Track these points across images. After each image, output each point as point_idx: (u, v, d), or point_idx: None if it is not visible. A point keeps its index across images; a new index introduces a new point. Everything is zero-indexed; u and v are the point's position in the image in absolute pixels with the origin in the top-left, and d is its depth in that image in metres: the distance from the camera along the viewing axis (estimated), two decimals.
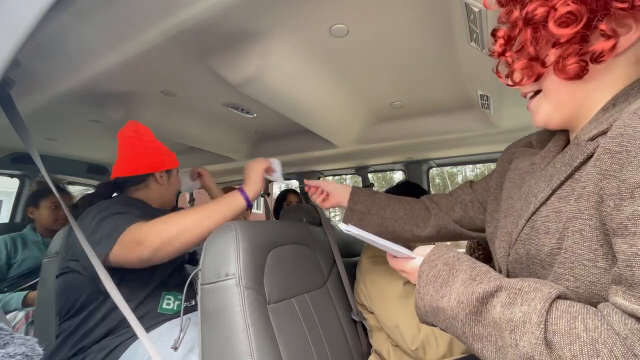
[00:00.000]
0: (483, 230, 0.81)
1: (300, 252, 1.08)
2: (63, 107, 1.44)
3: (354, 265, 1.32)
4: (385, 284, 1.12)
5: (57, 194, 0.90)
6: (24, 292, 1.68)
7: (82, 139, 2.01)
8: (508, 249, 0.59)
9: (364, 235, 0.61)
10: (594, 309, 0.41)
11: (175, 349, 0.80)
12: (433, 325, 0.56)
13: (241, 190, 1.05)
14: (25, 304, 1.65)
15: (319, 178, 2.63)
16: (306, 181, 1.08)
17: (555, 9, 0.45)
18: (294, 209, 1.33)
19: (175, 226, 0.92)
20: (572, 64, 0.47)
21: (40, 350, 0.49)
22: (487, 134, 1.61)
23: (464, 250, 1.86)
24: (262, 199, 2.02)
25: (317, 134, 1.67)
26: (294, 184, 2.81)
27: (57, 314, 1.07)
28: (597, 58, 0.45)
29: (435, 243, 0.65)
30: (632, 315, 0.37)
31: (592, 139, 0.47)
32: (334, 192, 1.03)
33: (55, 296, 1.07)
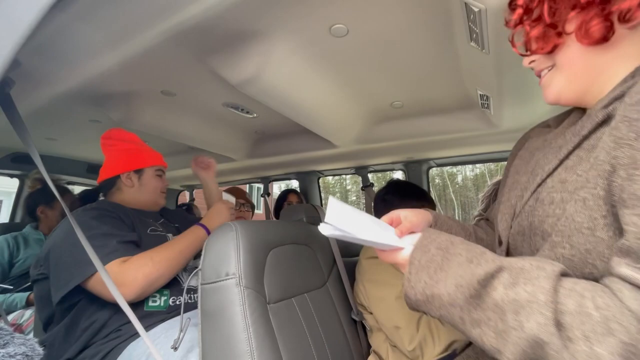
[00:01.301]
0: None
1: (300, 252, 1.08)
2: (63, 107, 1.44)
3: (354, 265, 1.32)
4: (384, 285, 1.12)
5: (57, 195, 0.89)
6: (27, 293, 1.68)
7: (82, 139, 2.01)
8: (510, 221, 0.58)
9: (347, 234, 0.53)
10: (600, 285, 0.39)
11: (175, 348, 0.80)
12: (424, 313, 0.53)
13: (203, 226, 1.16)
14: (29, 303, 1.65)
15: (319, 178, 2.63)
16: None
17: None
18: (294, 209, 1.33)
19: (156, 269, 0.96)
20: (596, 25, 0.45)
21: (40, 350, 0.49)
22: (487, 133, 1.61)
23: None
24: (262, 199, 2.03)
25: (317, 134, 1.67)
26: (294, 183, 2.81)
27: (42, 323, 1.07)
28: (626, 16, 0.43)
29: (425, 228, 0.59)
30: None
31: (606, 106, 0.45)
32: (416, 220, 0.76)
33: (35, 304, 1.07)
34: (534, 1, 0.50)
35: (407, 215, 0.65)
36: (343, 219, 0.54)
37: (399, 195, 1.33)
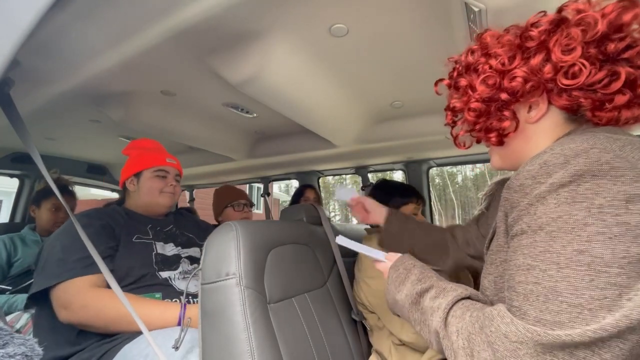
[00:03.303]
0: None
1: (300, 252, 1.08)
2: (63, 107, 1.44)
3: (354, 265, 1.32)
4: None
5: (58, 195, 0.89)
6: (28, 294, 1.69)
7: (82, 139, 2.01)
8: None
9: (352, 245, 0.86)
10: (485, 306, 0.54)
11: (176, 348, 0.79)
12: (397, 315, 0.72)
13: (182, 315, 0.94)
14: (29, 305, 1.65)
15: (319, 178, 2.63)
16: (352, 198, 1.18)
17: (468, 104, 0.62)
18: (294, 209, 1.33)
19: (94, 321, 0.94)
20: (492, 137, 0.62)
21: (39, 350, 0.49)
22: None
23: None
24: (262, 198, 2.03)
25: (317, 134, 1.67)
26: (294, 183, 2.80)
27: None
28: (503, 132, 0.61)
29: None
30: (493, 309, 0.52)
31: None
32: (373, 211, 1.14)
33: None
34: (461, 111, 0.66)
35: (367, 202, 1.14)
36: (349, 242, 0.88)
37: (388, 195, 1.35)
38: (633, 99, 0.50)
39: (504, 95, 0.57)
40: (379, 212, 1.12)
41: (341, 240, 0.89)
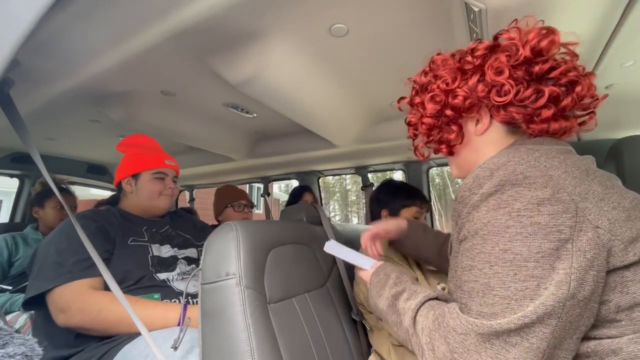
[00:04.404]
0: None
1: (300, 252, 1.07)
2: (63, 107, 1.44)
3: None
4: None
5: (58, 195, 0.89)
6: None
7: (82, 139, 2.01)
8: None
9: (341, 253, 0.90)
10: (445, 305, 0.58)
11: (175, 348, 0.79)
12: (380, 319, 0.74)
13: (182, 315, 0.93)
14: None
15: (319, 178, 2.63)
16: (365, 235, 0.99)
17: (421, 119, 0.70)
18: (294, 209, 1.33)
19: (93, 324, 0.93)
20: (443, 148, 0.70)
21: (39, 350, 0.49)
22: None
23: None
24: (262, 198, 2.03)
25: (317, 134, 1.67)
26: (294, 183, 2.81)
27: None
28: (450, 143, 0.68)
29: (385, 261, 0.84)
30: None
31: None
32: (393, 230, 1.05)
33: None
34: (416, 125, 0.73)
35: (386, 228, 1.03)
36: (339, 249, 0.91)
37: (391, 195, 1.33)
38: (557, 112, 0.58)
39: (448, 112, 0.65)
40: (397, 226, 1.05)
41: (329, 247, 0.89)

######

*EXERCISE GOAL:*
The required answer is the run of lines above, starting at the line with "[00:03.303]" and ending at the line with "41: (341, 240, 0.89)", reproduced exactly with both ends.

*OUTPUT FOR THIS EXERCISE:*
[00:03.303]
0: None
1: (300, 252, 1.08)
2: (63, 107, 1.44)
3: (354, 265, 1.32)
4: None
5: (58, 195, 0.89)
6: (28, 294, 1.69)
7: (82, 139, 2.01)
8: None
9: (352, 245, 0.86)
10: (485, 306, 0.54)
11: (176, 348, 0.79)
12: (397, 315, 0.72)
13: (182, 315, 0.94)
14: (29, 305, 1.65)
15: (319, 178, 2.63)
16: (352, 198, 1.18)
17: (468, 104, 0.62)
18: (294, 209, 1.33)
19: (94, 321, 0.94)
20: (492, 137, 0.62)
21: (39, 350, 0.49)
22: None
23: None
24: (262, 198, 2.03)
25: (317, 134, 1.67)
26: (294, 183, 2.80)
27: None
28: (503, 132, 0.61)
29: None
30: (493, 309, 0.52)
31: None
32: (373, 211, 1.14)
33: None
34: (461, 111, 0.66)
35: (367, 202, 1.14)
36: (349, 242, 0.88)
37: (388, 195, 1.35)
38: (633, 99, 0.50)
39: (504, 95, 0.57)
40: (379, 212, 1.12)
41: (341, 240, 0.89)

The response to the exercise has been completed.